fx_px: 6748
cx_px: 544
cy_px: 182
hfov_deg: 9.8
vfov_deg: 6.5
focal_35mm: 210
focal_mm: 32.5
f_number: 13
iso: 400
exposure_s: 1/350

========================================

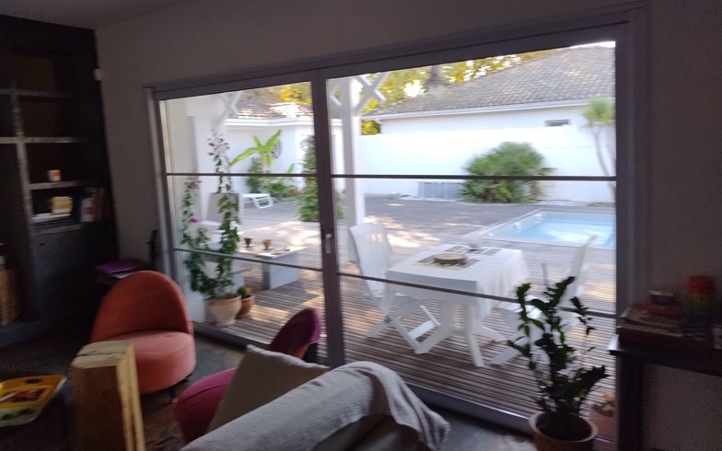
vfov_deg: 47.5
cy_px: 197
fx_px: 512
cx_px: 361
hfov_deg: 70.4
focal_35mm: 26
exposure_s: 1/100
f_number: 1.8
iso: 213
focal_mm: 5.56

========================================

### Your goal
From the entries above, restate word for word the lines from the line containing "vfov_deg: 47.5" to the line containing "focal_mm: 5.56", both ends included, and nothing more.

### Result of the exercise
vfov_deg: 47.5
cy_px: 197
fx_px: 512
cx_px: 361
hfov_deg: 70.4
focal_35mm: 26
exposure_s: 1/100
f_number: 1.8
iso: 213
focal_mm: 5.56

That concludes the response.